Collected data entries:
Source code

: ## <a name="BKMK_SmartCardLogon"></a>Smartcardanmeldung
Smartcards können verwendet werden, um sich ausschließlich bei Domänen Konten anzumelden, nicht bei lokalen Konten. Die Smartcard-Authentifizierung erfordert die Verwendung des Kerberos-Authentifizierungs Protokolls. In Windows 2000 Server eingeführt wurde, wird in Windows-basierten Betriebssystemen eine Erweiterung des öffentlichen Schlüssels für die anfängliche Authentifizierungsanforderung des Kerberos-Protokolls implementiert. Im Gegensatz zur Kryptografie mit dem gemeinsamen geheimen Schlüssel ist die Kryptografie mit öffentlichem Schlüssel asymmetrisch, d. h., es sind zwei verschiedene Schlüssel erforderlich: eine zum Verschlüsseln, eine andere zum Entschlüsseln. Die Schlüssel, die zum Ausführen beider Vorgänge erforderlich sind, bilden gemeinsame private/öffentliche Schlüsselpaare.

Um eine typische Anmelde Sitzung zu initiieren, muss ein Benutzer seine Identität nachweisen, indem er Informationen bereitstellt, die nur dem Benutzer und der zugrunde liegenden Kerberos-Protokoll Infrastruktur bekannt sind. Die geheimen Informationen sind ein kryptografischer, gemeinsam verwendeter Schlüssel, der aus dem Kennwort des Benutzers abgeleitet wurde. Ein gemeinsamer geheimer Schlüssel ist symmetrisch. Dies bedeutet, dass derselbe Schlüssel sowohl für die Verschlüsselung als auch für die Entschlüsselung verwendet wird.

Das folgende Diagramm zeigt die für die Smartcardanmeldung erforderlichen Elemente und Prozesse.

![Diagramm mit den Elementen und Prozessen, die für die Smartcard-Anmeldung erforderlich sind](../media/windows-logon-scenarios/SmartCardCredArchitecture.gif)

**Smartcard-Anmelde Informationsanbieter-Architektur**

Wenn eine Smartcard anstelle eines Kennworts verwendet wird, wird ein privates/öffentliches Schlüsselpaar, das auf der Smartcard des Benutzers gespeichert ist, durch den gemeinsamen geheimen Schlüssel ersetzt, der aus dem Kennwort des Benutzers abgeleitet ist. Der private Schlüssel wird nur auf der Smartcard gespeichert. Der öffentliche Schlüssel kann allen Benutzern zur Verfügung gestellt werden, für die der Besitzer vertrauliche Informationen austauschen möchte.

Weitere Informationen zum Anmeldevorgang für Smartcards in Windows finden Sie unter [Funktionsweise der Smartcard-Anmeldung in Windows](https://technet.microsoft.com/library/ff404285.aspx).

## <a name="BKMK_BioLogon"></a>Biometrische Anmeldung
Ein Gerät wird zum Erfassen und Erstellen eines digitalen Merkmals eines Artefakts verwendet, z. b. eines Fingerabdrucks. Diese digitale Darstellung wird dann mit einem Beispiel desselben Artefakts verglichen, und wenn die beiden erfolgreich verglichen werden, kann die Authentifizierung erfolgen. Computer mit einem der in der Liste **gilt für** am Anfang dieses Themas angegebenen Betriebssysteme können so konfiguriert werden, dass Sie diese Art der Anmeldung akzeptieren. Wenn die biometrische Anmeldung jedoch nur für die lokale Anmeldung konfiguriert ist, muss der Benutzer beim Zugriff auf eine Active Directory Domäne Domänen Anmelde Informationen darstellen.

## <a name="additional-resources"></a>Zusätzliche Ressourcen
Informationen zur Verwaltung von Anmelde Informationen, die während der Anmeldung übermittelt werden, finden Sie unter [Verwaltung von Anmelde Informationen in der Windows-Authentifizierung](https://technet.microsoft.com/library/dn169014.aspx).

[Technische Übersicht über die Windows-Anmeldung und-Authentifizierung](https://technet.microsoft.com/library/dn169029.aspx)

Problem to work on.
In the entries above, find each line with "name" and copy it.

Problem solution.
: ## <a name="BKMK_SmartCardLogon"></a>Smartcardanmeldung
## <a name="BKMK_BioLogon"></a>Biometrische Anmeldung
## <a name="additional-resources"></a>Zusätzliche Ressourcen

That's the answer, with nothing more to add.